Informacja o powstaniu nowa część kultowej sagi zelektryzowała miliony fanów na całym świecie. Emocje studzi jednak filmowy Han Solo, który nie przeżywa produkcji tak, jak mogliby się tego oczekiwać fani "Gwiezdnych wojen".
REKLAMA
W wywiadzie udzielonym BBC aktor przekonuje, że ponowne założenie filmowego kostiumu nie wywołało u niego nostalgii. Mimo, że minęło ponad 30 lat, Ford zachowuje się tak, jakby grał Solo wczoraj. – Jest historia do opowiedzenia, zachowania, do pokazania na ekranie. Nostalgia nie jest dużą częścią mojego „pakietu emocjonalnego” – stwierdził Harrison Ford.

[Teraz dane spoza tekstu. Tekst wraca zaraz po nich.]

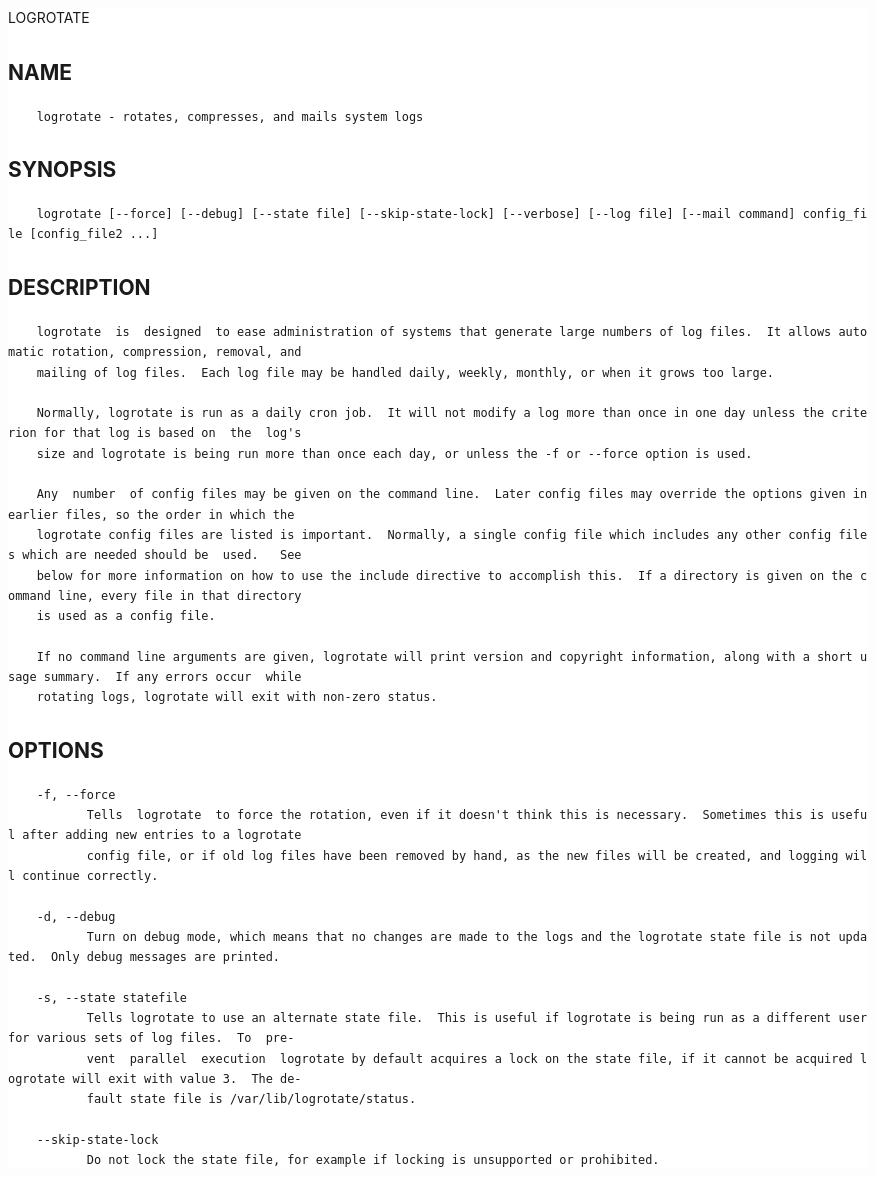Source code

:   LOGROTATE
 
## NAME
        logrotate ‐ rotates, compresses, and mails system logs
 
## SYNOPSIS
        logrotate [--force] [--debug] [--state file] [--skip-state-lock] [--verbose] [--log file] [--mail command] config_file [config_file2 ...]
 
## DESCRIPTION
        logrotate  is  designed  to ease administration of systems that generate large numbers of log files.  It allows automatic rotation, compression, removal, and
        mailing of log files.  Each log file may be handled daily, weekly, monthly, or when it grows too large.
 
        Normally, logrotate is run as a daily cron job.  It will not modify a log more than once in one day unless the criterion for that log is based on  the  log's
        size and logrotate is being run more than once each day, or unless the -f or --force option is used.
 
        Any  number  of config files may be given on the command line.  Later config files may override the options given in earlier files, so the order in which the
        logrotate config files are listed is important.  Normally, a single config file which includes any other config files which are needed should be  used.   See
        below for more information on how to use the include directive to accomplish this.  If a directory is given on the command line, every file in that directory
        is used as a config file.
 
        If no command line arguments are given, logrotate will print version and copyright information, along with a short usage summary.  If any errors occur  while
        rotating logs, logrotate will exit with non-zero status.
 
## OPTIONS
        -f, --force
               Tells  logrotate  to force the rotation, even if it doesn't think this is necessary.  Sometimes this is useful after adding new entries to a logrotate
               config file, or if old log files have been removed by hand, as the new files will be created, and logging will continue correctly.
 
        -d, --debug
               Turn on debug mode, which means that no changes are made to the logs and the logrotate state file is not updated.  Only debug messages are printed.
 
        -s, --state statefile
               Tells logrotate to use an alternate state file.  This is useful if logrotate is being run as a different user for various sets of log files.  To  pre‐
               vent  parallel  execution  logrotate by default acquires a lock on the state file, if it cannot be acquired logrotate will exit with value 3.  The de‐
               fault state file is /var/lib/logrotate/status.
 
        --skip-state-lock
               Do not lock the state file, for example if locking is unsupported or prohibited.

Na planie "Przebudzenia Mocy" spotkał się ponownie z Carrie Fisher i Markiem Hamillem, a więc odtwórcami księżniczki Lei i Luke'a Skywalkera.
Ford podkreśla, że zależało mu na tym, by dobrze oddać relacje między Solo a pozostałymi bohaterami. Jego zdaniem, czas zrobił swoje, więc widzowie mogą być zaskoczeni. I choć osoba, którą gra, nadal pozostaje sobą, to na pewno pokaże nowe aspekty znanej tak dobrze natury.
Warto przypomnieć, że "Gwiezdne Wojny: Przebudzenie Mocy" na ekrany polskich kin wejdze 18 grudnia. Jak pisaliśmy, obraz miał okazję obejrzeć już George Lucas, twórca kultowej sagi i jest... zadowolony z efektów.